# Maximal solution to ODE

1. Mar 11, 2010

### zpconn

Note: this has been edited to fix a typo.

1. The problem statement, all variables and given/known data

The problem is to find the maximum solution on all of R of the differential equation dy/dt = t * y^(1/3) subject to the initial-value conditoin y(1) = -1.

2. Relevant equations

3. The attempt at a solution

This equation is not subject to the conclusion of Picard's standard existence and uniqueness theorem since t * y^(1/3) is not Lipschitz in the y variable. But the existence of a solution is guaranteed by Peano's theorem. Further, it's proved in the theory of ODEs that there will be a maximum solution--a solution that is greater than or equal to all others at all points.

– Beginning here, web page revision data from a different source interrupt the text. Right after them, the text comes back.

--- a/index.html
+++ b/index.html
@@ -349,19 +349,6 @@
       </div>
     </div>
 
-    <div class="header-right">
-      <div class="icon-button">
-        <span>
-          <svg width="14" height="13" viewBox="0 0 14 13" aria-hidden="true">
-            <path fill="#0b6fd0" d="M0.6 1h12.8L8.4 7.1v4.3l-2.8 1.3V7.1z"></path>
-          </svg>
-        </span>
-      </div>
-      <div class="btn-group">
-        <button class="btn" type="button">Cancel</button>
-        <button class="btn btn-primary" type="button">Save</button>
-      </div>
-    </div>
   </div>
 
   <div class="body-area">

By separation of variables it's easy to find a particular solution and then use the initial condition to find the value of the constant that emerges in the process. But as for finding the maximum solution I don't know where to begin.

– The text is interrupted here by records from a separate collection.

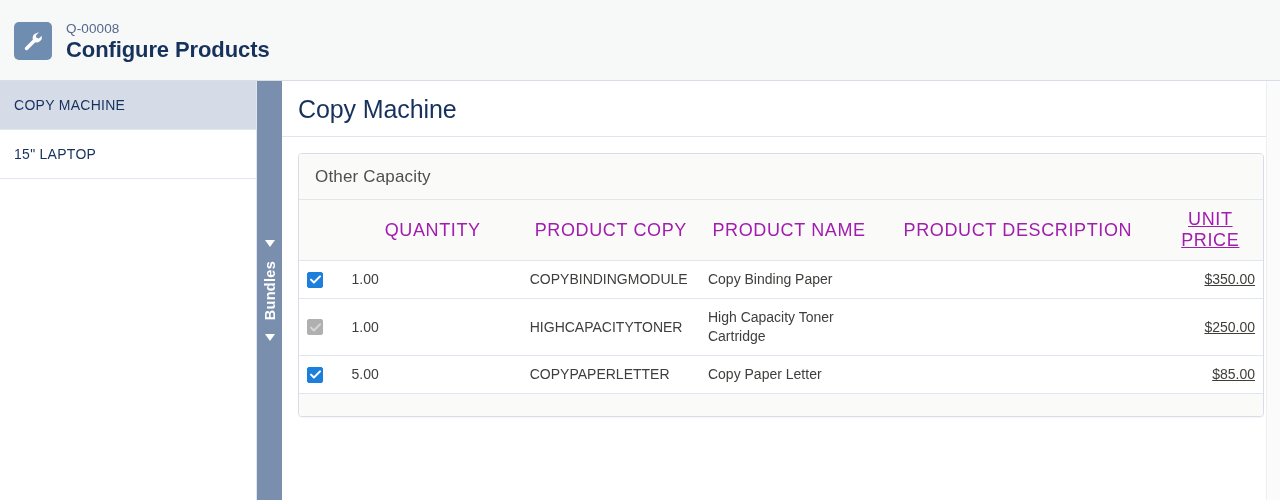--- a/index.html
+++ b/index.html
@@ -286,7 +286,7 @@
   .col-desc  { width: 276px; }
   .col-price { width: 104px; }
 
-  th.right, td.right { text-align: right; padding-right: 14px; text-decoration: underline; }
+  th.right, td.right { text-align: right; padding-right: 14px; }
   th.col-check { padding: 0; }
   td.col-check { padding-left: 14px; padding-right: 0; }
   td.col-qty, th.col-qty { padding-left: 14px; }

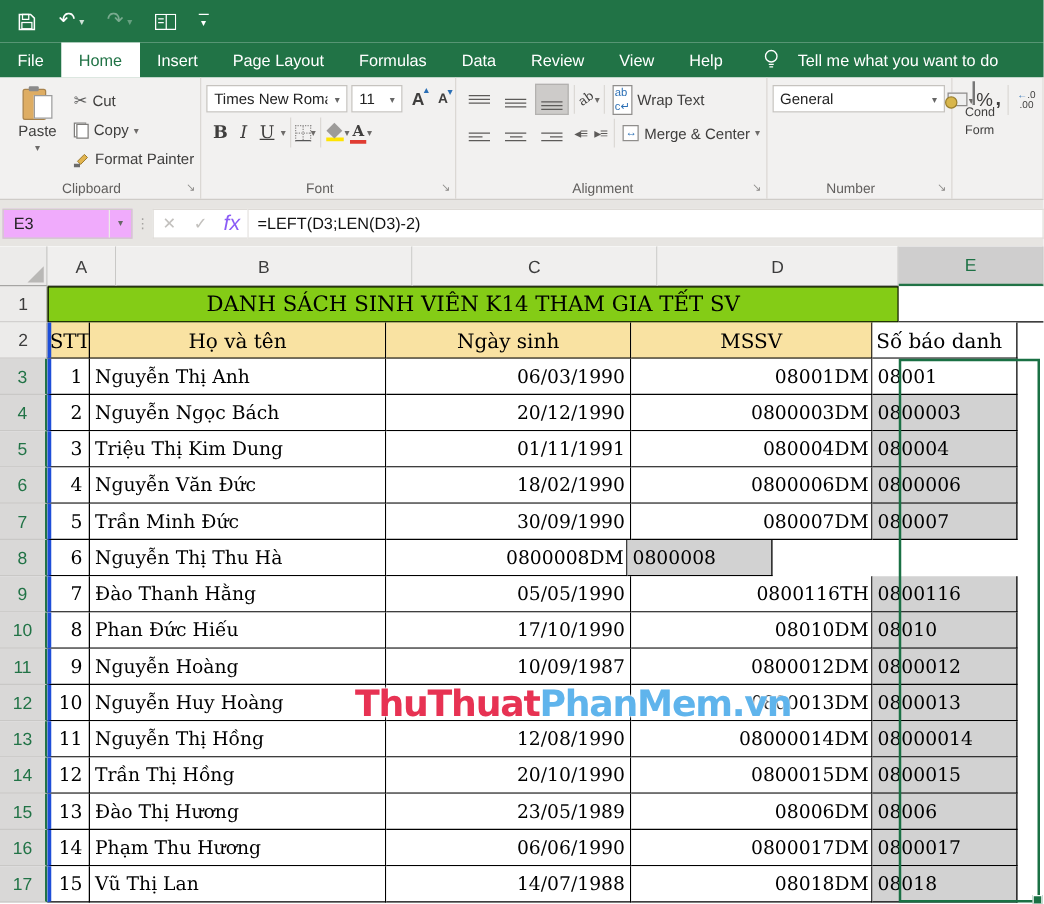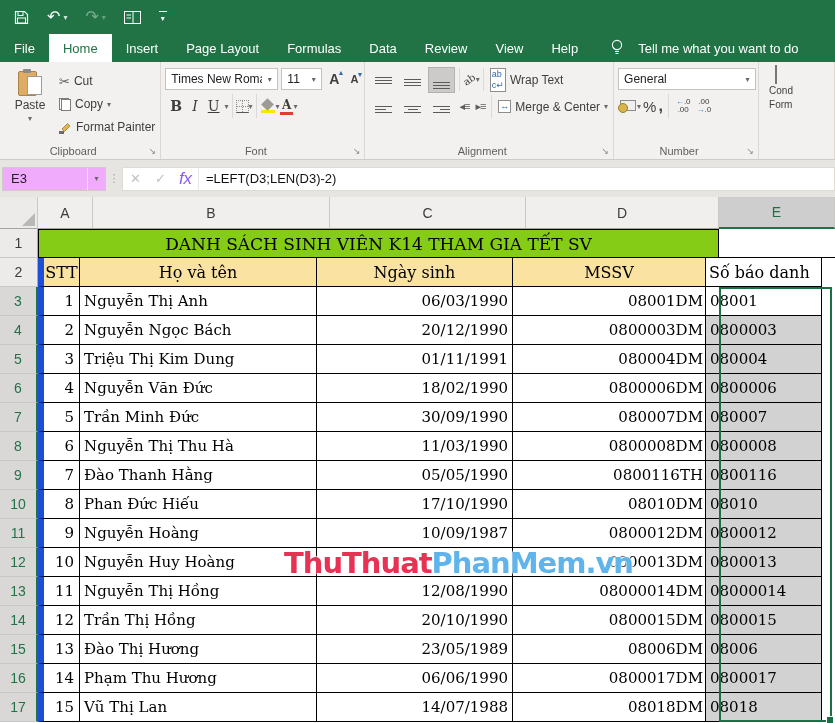--- a/index.html
+++ b/index.html
@@ -74,7 +74,7 @@
   .wrapico,.mergeico{font-size:9px;color:#2b6fb5;border:1px solid #8f8d8b;background:#fff;padding:0 1px;line-height:11px}
   .indico{font-size:11px;color:#5d5b59;letter-spacing:-1px;padding:0 3px}
   
-  .g-num{width:148px;display:flex;flex-direction:column}
+  .g-num{width:148px;display:flex;flex-direction:row}
   .numrow1{display:flex;align-items:center;height:26px}
   .ncombo{width:138px}
   .numrow2{display:flex;align-items:center;height:28px;gap:2px}

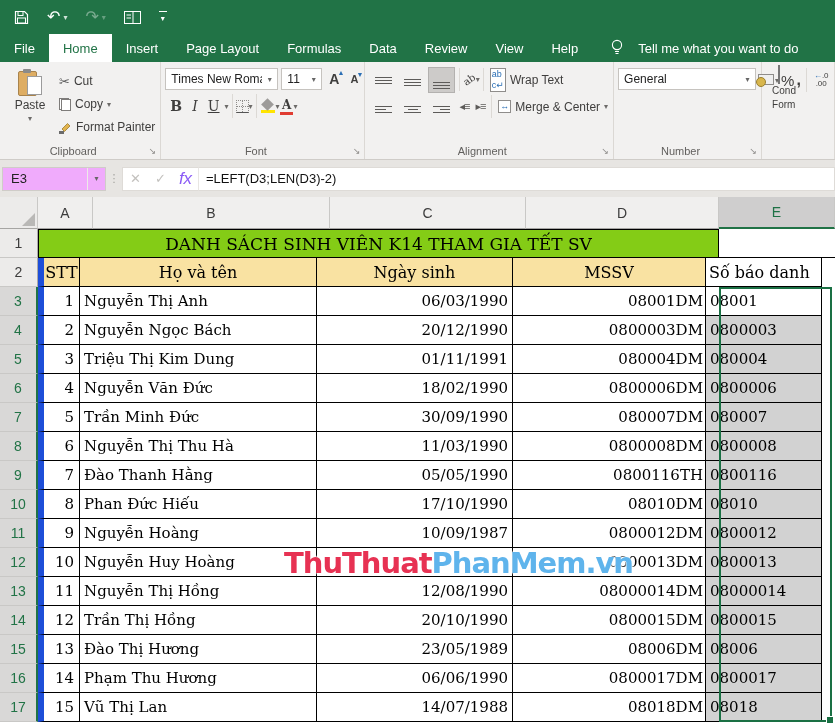--- a/index.html
+++ b/index.html
@@ -119,7 +119,7 @@
   .cell{box-sizing:border-box;border-right:1px solid #000;border-bottom:1px solid #000;background:#fff;
         display:flex;align-items:center;overflow:hidden;white-space:nowrap;
         font-family:"DejaVu Serif","Liberation Serif",serif;font-size:15px;color:#000}
-  .c-a{width:42px;justify-content:flex-end;padding-right:5px;border-left:6px solid #1d4ed8}
+  .c-a{width:34px;justify-content:flex-end;padding-right:5px;border-left:3px solid #1d4ed8}
   .c-b{width:237px;padding-left:4px}
   .c-c{width:196px;justify-content:flex-end;padding-right:4px}
   .c-d{width:193px;justify-content:flex-end;padding-right:2px}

Any help would be greatly appreciated!

Last edited: Mar 12, 2010
2. Mar 12, 2010

### Staff: Mentor

Don't you mean dy/dt = y*t^(1/3)?

3. Mar 12, 2010

### zpconn

Oh my, this was a bad typo. I meant dy/dt = t * y^(1/3) !

4. Mar 12, 2010

### Staff: Mentor

I found the solution, using separation. The graph looks something like two parabolas, one opening up, and one opening down. The one opening down goes through (1, -1). Being that this is the only solution that satisfies the initial condition and the differential equation, seems like it would also be the maximal solution. The other solution (the upward-opening parabola-like curve) is such that all of its y values are greater than those on the solution represented by the downward-opening parabola-like curve, but it doesn't pass through (1, -1).

5. Mar 12, 2010

### zpconn

Actually, I've realized I am somehow not solving it right, and your post verifies this since I got a different scenario.

Am I missing something here?

After separating variables and integrating one finds (3/2) * y^(2/3) = t^2/2 + const. But imposing the initial condition forces the constant to be complex as far as I can tell.

6. Mar 12, 2010

### vela

Staff Emeritus
Yeah, that confused me as well. You might have noted your equation will satisfy the initial condition if the constant is equal to 2/3. If you solve for y2, you get

$$y^2 = \left(\frac{t^2}{3}+\frac{2}{3}\right)^3$$

The solution you want is the negative root of that equation.

7. Mar 12, 2010

### zpconn

You are correct indeed.

Thanks very much to both of you!